But aside from that, do all hacks have to be practical?
I don't know about BitBucket, but GitHub has suffered downtime before. If you have a second remote on Dropbox, you can also get to your files there and wherever it's automatically syncing them should your VCS go down.
Those services add:
- Access to GitLab Enterprise Edition (EE)
- Next-business day support
For a little more:
- 24/7 Emergency Support
- Live installation and configuration assistance
- Live upgrade assistance
- High Availability
- GitLab CI Support
An for a lot more:
- Prioritize features important to you
- Best practices training
- Dedicated Account Manager
It took them a long while to sort through the backlog, and its always increasing. My education plan was renewed just a few months before I graduated and I'd applied for it almost 8 months back, I think.
It seems from a quick read of the design document  that the important thing here is the updating of refs using a compare-and-swap, ensuring that the synchronisation issues that typically occur with using Dropbox as a remote cannot occur. Objects are always* safe from this since the file names are SHA1 hashes.
Edit: The only downside I can see with this is that the remote will never have garbage collection take place, so unreachable objects will continue to take up space indefinitely.
I don't know a way of doing it client side that is concurrency-safe. Perhaps I'll write a separate script that will do remote GC, but will require that you manually ensure that nobody is modifying the repository concurrently.
The target use case is small personal and group projects.
With the current design, it won't scale that well to large repos with lots of history. The initial clone will take a while. However, individual fetches or pushes after that shouldn't take that long unless there is a ton that changes.

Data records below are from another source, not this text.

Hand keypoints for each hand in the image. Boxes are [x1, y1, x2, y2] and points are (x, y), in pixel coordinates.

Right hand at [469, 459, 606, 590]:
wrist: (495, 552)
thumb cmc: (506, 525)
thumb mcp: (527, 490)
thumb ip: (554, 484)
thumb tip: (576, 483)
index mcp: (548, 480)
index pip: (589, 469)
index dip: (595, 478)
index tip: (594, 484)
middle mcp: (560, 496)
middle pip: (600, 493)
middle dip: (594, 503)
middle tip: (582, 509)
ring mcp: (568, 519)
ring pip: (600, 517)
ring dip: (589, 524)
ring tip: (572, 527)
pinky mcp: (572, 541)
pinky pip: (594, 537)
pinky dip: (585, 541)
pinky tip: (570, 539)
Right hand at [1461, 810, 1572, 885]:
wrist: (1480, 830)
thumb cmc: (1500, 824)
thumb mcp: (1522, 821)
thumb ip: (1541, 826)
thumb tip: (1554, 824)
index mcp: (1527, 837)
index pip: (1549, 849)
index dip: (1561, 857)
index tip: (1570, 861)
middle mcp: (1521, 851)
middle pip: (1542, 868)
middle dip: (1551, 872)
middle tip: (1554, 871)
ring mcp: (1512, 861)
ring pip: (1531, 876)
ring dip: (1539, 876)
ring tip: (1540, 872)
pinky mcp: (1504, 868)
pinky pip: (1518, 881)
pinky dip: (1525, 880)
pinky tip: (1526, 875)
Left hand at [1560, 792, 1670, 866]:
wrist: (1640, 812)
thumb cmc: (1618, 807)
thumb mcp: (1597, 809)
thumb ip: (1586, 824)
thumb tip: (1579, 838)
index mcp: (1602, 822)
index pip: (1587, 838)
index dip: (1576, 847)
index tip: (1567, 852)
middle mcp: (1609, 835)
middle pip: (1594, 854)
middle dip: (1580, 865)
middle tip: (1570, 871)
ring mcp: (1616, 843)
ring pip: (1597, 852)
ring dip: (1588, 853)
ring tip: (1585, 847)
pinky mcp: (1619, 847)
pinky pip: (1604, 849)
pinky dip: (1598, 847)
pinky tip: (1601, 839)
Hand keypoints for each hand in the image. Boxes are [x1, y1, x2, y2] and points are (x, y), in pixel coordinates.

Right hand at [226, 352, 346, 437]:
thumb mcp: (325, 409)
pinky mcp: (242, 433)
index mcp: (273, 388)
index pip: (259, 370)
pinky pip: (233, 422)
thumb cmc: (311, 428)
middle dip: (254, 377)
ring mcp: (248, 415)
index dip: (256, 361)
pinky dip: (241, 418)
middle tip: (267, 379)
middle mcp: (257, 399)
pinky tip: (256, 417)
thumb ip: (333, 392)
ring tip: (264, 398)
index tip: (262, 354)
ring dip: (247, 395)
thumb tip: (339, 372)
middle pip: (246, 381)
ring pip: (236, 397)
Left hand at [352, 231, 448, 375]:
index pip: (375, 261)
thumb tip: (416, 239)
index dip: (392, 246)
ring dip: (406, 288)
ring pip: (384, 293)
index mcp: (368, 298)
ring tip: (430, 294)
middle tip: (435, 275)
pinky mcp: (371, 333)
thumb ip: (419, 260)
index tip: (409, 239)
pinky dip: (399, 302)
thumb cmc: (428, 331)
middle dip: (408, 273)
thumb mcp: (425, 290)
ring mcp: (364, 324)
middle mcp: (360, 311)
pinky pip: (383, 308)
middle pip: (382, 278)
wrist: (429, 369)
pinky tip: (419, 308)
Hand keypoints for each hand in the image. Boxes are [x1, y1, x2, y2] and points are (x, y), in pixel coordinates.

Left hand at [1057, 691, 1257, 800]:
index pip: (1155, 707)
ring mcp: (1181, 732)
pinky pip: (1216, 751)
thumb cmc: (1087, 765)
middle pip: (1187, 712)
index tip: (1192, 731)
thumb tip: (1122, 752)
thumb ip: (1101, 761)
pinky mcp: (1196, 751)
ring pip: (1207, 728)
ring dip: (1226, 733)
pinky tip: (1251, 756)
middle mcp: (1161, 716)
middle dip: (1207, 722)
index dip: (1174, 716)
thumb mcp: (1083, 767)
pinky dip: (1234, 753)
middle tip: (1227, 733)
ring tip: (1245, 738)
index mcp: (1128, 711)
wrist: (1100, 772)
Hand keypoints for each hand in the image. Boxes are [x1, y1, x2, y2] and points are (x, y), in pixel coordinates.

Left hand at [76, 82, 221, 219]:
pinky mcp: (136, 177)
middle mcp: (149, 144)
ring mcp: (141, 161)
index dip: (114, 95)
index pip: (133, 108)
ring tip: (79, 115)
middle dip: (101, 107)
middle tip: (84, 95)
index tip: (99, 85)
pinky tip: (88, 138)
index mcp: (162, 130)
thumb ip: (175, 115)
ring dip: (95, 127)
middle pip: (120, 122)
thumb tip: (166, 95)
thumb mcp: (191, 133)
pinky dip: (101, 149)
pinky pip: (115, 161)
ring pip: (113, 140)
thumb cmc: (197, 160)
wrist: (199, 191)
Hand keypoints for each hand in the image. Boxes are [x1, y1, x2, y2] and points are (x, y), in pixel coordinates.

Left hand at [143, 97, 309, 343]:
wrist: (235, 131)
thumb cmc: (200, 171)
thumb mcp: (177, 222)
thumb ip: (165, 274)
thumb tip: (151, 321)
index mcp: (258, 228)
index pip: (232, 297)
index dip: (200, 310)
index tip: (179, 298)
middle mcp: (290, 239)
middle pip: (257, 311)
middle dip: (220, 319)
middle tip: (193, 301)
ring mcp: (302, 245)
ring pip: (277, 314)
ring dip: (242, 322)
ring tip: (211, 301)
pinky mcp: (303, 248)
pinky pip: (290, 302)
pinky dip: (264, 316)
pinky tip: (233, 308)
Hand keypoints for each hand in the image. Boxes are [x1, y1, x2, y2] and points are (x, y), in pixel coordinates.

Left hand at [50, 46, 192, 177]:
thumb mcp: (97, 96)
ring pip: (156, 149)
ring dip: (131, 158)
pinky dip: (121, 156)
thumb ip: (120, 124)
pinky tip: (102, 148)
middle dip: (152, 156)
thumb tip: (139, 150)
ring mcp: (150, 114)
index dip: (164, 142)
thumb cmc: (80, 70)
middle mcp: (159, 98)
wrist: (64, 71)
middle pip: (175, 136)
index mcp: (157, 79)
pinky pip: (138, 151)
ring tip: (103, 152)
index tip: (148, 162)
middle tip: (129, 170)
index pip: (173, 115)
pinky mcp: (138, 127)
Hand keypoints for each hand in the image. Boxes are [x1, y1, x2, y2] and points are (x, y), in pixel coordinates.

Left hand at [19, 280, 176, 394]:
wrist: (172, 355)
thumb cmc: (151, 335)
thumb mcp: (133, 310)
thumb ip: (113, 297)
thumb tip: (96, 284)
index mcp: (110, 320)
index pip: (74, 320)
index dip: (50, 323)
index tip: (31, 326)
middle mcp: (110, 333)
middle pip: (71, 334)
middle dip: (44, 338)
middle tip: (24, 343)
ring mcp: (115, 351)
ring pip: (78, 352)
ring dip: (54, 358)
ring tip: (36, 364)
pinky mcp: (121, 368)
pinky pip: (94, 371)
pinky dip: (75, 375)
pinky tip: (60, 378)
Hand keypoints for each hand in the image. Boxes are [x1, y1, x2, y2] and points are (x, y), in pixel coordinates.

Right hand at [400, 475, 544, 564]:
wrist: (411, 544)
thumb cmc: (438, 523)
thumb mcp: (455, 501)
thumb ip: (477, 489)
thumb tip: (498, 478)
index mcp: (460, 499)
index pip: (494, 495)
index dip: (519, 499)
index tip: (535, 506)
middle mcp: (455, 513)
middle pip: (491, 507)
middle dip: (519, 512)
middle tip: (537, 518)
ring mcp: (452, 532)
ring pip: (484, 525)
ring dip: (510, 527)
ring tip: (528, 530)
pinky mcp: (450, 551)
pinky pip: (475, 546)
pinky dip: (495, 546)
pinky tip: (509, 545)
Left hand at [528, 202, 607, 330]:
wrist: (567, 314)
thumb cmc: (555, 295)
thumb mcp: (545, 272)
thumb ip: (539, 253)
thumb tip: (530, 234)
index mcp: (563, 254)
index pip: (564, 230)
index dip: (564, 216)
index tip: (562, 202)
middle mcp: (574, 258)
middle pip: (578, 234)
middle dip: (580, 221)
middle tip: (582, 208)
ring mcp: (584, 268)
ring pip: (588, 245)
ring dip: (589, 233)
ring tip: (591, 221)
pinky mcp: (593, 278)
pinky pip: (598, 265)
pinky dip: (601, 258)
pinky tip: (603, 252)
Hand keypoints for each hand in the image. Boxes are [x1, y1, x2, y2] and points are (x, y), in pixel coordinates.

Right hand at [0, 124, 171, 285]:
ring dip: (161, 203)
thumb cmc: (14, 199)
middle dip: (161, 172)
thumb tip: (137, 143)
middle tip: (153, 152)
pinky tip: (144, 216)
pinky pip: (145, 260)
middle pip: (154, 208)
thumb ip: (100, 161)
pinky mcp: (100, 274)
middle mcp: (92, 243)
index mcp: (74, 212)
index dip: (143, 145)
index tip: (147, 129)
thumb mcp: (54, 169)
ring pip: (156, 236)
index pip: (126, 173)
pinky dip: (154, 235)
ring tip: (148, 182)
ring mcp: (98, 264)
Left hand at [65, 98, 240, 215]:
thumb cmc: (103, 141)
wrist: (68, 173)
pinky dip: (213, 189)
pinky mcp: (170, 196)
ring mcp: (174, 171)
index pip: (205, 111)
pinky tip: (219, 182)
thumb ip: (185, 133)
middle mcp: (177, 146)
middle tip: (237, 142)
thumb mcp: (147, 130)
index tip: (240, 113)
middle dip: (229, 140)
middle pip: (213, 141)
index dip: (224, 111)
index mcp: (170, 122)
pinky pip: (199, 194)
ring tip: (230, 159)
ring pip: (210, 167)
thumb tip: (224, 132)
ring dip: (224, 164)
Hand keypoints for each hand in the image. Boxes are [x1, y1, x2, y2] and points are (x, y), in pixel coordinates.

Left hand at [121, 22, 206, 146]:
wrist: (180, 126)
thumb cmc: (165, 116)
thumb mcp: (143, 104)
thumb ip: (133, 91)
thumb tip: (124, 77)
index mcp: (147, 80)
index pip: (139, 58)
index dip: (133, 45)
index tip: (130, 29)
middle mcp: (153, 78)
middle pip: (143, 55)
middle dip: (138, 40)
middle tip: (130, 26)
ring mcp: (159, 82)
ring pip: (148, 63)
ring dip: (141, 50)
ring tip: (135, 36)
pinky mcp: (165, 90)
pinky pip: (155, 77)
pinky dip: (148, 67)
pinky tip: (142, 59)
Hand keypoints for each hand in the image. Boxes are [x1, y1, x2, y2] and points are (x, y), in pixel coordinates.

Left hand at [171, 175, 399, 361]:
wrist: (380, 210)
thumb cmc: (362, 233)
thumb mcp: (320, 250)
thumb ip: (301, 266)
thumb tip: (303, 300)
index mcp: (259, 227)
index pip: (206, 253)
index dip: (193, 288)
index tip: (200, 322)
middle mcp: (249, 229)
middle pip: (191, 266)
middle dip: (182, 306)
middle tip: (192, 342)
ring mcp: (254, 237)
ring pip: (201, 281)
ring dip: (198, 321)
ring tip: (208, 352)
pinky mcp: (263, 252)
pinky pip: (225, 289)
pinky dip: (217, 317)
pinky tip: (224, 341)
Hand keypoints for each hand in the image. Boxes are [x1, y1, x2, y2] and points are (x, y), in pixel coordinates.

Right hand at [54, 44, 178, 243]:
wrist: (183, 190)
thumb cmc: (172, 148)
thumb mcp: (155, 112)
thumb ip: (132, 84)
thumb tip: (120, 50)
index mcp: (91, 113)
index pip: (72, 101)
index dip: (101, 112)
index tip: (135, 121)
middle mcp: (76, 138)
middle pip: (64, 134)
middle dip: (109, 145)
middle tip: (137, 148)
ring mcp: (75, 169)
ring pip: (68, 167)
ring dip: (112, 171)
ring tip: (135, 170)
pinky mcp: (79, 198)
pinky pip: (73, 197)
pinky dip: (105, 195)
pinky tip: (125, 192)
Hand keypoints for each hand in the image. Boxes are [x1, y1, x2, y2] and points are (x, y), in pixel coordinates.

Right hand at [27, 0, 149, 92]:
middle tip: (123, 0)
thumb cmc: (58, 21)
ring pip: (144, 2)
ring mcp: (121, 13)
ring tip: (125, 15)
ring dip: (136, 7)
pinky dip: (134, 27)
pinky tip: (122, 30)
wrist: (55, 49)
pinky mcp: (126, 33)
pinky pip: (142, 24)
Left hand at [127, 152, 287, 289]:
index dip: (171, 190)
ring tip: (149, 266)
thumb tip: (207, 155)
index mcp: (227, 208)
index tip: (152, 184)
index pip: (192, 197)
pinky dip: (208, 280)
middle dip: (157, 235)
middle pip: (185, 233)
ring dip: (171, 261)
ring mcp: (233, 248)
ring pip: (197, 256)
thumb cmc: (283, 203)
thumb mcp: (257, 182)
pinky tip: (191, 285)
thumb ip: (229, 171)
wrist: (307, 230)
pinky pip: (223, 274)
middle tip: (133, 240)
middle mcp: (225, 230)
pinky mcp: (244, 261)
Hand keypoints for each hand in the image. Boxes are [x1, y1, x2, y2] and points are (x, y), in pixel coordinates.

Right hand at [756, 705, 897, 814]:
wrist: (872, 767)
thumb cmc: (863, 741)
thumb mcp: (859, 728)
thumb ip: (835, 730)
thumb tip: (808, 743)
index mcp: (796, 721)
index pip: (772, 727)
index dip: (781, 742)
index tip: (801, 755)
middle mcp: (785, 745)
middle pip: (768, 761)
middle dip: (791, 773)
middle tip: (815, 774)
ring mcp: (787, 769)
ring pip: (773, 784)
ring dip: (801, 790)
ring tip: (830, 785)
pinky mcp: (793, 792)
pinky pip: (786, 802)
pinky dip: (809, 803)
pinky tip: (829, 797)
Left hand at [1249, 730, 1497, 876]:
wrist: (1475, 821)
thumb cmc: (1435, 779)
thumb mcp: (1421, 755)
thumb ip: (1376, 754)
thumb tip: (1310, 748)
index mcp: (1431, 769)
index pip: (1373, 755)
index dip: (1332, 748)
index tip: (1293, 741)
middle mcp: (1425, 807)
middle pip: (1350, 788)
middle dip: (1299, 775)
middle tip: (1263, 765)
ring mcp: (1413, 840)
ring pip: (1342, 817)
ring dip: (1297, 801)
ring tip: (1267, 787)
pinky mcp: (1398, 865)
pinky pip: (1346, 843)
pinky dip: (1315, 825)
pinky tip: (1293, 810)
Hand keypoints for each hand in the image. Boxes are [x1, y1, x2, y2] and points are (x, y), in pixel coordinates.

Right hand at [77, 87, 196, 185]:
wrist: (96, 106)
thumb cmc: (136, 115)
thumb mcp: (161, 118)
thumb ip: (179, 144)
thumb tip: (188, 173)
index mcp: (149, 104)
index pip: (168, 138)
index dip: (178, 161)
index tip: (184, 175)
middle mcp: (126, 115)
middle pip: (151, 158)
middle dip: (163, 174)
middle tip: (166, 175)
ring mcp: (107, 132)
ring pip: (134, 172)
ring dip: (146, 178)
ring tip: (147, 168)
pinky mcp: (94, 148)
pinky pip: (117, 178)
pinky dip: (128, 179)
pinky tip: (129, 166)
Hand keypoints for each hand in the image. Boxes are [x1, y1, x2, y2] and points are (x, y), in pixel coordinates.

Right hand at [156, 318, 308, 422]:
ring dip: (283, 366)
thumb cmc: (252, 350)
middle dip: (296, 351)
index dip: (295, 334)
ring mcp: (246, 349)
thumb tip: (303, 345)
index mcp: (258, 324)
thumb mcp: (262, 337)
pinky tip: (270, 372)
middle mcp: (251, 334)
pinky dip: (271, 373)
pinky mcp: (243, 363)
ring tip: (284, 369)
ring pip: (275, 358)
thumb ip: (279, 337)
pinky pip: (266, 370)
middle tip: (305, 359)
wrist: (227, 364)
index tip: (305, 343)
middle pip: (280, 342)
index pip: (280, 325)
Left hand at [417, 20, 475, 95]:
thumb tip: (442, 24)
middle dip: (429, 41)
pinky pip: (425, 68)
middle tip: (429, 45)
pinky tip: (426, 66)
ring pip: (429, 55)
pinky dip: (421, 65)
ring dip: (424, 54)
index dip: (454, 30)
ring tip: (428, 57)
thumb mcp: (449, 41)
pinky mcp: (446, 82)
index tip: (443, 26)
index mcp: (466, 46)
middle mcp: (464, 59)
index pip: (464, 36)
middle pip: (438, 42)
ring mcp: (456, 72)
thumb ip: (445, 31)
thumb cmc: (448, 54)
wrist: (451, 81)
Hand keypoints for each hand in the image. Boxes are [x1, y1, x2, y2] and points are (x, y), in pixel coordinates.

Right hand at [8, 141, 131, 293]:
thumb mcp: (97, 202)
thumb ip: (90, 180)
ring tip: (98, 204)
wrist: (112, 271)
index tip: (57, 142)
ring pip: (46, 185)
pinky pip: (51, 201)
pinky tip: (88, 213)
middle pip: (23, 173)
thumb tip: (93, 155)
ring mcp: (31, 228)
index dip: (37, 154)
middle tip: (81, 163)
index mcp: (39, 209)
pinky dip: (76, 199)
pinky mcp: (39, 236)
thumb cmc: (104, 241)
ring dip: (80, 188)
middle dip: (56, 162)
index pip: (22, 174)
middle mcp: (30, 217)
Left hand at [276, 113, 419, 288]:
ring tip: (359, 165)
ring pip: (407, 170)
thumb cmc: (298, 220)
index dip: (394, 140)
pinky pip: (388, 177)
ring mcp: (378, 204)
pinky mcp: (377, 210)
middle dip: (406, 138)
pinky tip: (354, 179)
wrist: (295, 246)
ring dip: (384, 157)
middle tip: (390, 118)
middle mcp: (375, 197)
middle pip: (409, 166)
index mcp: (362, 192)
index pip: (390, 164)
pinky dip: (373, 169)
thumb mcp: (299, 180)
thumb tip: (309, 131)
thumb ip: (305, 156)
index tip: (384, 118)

- Mobile apps: ability to browse/create super easily from your iPhone or whatever using any app that integrates with Dropbox
- Storage space: though not always written in stone, most git hosts expect code and prefer you keep your media, if its heavy, elsewhere. Users of git-annex, largefile, etc. benefit from this.
- Collaboration: lots of people use Dropbox, not all of them need to use git (or at least, not all the time). See above.
Unfortunately, after reading the readme I see this: "Do not directly interact with Git repositories in your Dropbox folder - always use git-remote-dropbox. If you're using the Dropbox client to sync files, it's a good idea to use selective sync and disable syncing of the folder containing the repository to avoid any unexpected conflicts, just in case." So it's not as rosy as my above points hoped for.
How to Use S3 as a Private Git Repository
I don't agree. Many people use GIT without having any knowledge of the work necessary to keep a server secure all year around.
Amateur git usage is definitely a thing and not necessarily a small one.
I am, however, quite interested in the potential for business-related repos - I guess it all depends on the authentication and transport mechanisms (I assume this will be using Dropbox's auth and TLS API)?
There is no magic involved, and if a git repo ever breaks (which, ironically, last happened on a SCM server), I know enough about the internals to fix it by hand.
(although I would probably simply rewind Time Machine or pull from the central repo if it happened on my Mac - less time and hassle)
This only represents server side right?
You are still not expected to leave the working directory in the Dropbox folder?
Reason i ask - Dropbox's client is very inefficient when it comes to small files.
Correct, you're not expected to leave the working directory in a Dropbox folder. In fact, that's a bad idea (for the reasons explained in the blog post / readme).
It's also recommended to selective sync out the repository directory so the desktop client doesn't touch the files at all.
I hope they won't discover if I start using this.
Is it right to host your git repositories in a Dropbox folder? Probably not. Is it their fault? No. Is there sufficient evidence that quite a few people are trying to do it? Yes: https://www.google.com/search?q=dropbox+git
Unless, of course, they've become too big to care.